Multi-Domain Image-to-Image Translation with Cross-Granularity Contrastive Learning

Huiyuan Fu,Jin Liu,Ting Yu,Xin Wang,Huadong Ma
DOI: https://doi.org/10.1145/3656048
2024-04-04
Abstract:The objective of multi-domain image-to-image translation is to learn the mapping from a source domain to a target domain in multiple image domains while preserving the content representation of the source domain. Despite the importance and recent efforts, most previous studies disregard the large style discrepancy between images and instances in various domains, or fail to capture instance details and boundaries properly, resulting in poor translation results for rich scenes. To address these problems, we present an effective architecture for multi-domain image-to-image translation that only requires one generator. Specifically, we provide detailed procedures for capturing the features of instances throughout the learning process, as well as learning the relationship between the style of the global image and that of a local instance in the image by enforcing the cross-granularity consistency. In order to capture local details within the content space, we employ a dual contrastive learning strategy that operates at both the instance and patch levels. Extensive studies on different multi-domain image-to-image translation datasets reveal that our proposed method outperforms state-of-the-art approaches.
computer science, information systems, theory & methods, software engineering
What problem does this paper attempt to address?

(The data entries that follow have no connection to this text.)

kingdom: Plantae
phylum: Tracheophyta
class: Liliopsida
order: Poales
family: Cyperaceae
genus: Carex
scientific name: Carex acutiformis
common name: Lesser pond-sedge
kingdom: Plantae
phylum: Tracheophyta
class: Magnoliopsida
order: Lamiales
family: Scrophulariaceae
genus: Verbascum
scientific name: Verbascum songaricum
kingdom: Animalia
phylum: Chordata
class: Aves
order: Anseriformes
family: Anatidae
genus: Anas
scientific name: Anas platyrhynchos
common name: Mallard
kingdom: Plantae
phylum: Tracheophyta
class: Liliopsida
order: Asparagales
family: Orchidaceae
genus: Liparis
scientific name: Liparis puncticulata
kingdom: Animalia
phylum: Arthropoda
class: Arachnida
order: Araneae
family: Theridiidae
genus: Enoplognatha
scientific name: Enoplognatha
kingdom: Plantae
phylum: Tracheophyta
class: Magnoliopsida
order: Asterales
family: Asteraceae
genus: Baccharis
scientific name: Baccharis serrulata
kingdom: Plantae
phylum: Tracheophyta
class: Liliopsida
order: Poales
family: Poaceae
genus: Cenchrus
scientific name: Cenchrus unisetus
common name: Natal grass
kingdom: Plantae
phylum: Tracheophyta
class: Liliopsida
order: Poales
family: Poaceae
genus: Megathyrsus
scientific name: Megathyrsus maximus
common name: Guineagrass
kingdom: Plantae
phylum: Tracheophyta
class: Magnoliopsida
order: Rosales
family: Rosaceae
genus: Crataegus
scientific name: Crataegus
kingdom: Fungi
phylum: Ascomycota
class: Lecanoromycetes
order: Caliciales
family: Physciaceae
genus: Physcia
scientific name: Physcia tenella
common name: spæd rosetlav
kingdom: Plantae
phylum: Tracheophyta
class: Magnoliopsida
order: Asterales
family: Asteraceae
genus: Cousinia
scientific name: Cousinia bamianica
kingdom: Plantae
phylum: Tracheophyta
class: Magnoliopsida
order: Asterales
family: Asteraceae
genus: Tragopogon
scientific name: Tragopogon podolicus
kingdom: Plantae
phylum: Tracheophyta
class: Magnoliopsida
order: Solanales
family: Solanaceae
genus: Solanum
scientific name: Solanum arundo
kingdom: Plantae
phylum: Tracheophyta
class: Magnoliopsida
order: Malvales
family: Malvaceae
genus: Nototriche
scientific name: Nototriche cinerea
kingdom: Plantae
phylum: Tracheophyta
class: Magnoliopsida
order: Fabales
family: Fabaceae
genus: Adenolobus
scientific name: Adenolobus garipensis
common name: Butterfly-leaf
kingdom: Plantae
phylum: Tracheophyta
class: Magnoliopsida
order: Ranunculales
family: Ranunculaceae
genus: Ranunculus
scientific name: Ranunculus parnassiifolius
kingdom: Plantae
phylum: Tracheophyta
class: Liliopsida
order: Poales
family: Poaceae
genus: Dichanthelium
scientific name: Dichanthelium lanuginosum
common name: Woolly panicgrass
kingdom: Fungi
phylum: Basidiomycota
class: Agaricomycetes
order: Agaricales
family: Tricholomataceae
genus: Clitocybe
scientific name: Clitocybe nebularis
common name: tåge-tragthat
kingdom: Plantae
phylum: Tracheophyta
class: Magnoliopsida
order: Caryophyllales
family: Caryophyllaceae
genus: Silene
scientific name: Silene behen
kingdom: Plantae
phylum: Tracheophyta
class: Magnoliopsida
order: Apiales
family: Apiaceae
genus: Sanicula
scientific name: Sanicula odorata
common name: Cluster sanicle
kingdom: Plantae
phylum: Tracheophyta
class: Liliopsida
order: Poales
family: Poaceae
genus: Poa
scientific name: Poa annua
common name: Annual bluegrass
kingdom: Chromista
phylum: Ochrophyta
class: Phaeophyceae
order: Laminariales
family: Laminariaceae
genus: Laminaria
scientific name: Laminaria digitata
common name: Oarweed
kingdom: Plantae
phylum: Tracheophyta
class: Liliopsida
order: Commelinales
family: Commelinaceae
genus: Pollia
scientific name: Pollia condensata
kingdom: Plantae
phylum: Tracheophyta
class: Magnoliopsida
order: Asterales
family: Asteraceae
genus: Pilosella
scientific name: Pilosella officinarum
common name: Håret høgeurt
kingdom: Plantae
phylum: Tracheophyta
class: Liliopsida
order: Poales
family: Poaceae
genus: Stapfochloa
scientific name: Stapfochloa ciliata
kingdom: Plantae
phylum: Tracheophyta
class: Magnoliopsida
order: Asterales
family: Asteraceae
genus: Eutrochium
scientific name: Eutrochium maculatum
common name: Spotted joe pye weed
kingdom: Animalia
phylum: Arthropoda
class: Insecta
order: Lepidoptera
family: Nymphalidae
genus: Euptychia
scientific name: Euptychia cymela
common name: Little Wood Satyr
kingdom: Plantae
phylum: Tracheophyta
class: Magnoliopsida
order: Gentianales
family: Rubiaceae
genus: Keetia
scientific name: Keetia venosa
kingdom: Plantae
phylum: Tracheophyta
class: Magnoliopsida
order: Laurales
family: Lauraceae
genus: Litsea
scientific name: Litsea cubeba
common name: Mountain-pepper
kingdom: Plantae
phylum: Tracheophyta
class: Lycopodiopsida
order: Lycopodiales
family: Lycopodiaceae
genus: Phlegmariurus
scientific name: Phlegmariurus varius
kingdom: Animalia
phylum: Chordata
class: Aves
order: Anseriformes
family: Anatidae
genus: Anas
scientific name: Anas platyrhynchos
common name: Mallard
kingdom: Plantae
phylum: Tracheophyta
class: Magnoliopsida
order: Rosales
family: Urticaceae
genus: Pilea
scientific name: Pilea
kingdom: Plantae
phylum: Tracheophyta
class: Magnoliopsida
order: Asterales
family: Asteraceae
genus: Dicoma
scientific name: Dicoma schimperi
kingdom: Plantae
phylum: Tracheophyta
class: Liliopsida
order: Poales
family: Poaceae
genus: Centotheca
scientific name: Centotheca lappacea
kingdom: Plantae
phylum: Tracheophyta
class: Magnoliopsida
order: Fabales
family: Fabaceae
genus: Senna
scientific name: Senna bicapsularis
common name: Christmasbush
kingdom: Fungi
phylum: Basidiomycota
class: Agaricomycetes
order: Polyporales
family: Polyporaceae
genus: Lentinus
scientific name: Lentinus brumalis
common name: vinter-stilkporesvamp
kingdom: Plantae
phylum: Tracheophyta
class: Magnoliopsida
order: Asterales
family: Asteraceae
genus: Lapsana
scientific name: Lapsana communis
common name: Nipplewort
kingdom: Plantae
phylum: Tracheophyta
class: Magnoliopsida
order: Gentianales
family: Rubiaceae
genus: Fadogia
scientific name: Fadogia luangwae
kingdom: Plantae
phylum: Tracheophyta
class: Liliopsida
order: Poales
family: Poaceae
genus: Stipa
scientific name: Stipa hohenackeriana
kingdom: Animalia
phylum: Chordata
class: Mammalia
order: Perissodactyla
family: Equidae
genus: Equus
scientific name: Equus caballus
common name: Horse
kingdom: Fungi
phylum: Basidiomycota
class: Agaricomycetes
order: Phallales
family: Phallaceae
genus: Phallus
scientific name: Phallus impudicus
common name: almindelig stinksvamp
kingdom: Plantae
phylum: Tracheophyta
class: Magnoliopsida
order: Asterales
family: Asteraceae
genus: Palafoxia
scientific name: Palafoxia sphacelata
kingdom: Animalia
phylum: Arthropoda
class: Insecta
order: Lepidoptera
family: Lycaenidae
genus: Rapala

This paper mainly explores the problem of Multi-Domain Image-to-Image Translation, which is a technique that learns the mapping from the source domain to the target domain among multiple image domains while preserving the content representation of the source domain. Existing methods often overlook the style differences between images and instances across different domains, or fail to accurately capture the instance details and boundaries, resulting in unsatisfactory translation effects for complex scenes. To address these issues, the paper proposes an effective architecture that uses only one generator. Specifically, they provide a detailed process to capture the features of instances throughout the learning process and learn the relationship between global image style and local instance style through enforced inter-scale consistency. In order to capture local details within the content space, they adopt a dual-contrastive learning strategy that operates at both the instance and patch levels. Experiments show that this approach outperforms existing state-of-the-art methods on various multi-domain image-to-image translation datasets. The contributions of the paper mainly include: 1. Introducing an inter-scale contrastive learning framework for high-quality multi-domain image-to-image translation. 2. Designing specific steps to incorporate instance features into the learning process and guide the learning relationship between instance style and image style through enforced inter-scale consistency. 3. Introducing multi-level instance-level and patch-level contrastive learning modules to preserve the local details of the original image or instances. 4. Validating the superiority of the proposed method through extensive qualitative and quantitative experiments, and demonstrating its performance on standard benchmarks. In addition, compared to other methods, their model only requires one generator for instance-aware mapping, simplifying the model structure and allowing certain shared features between instances and global images, making the generated instances easier to integrate into translated images.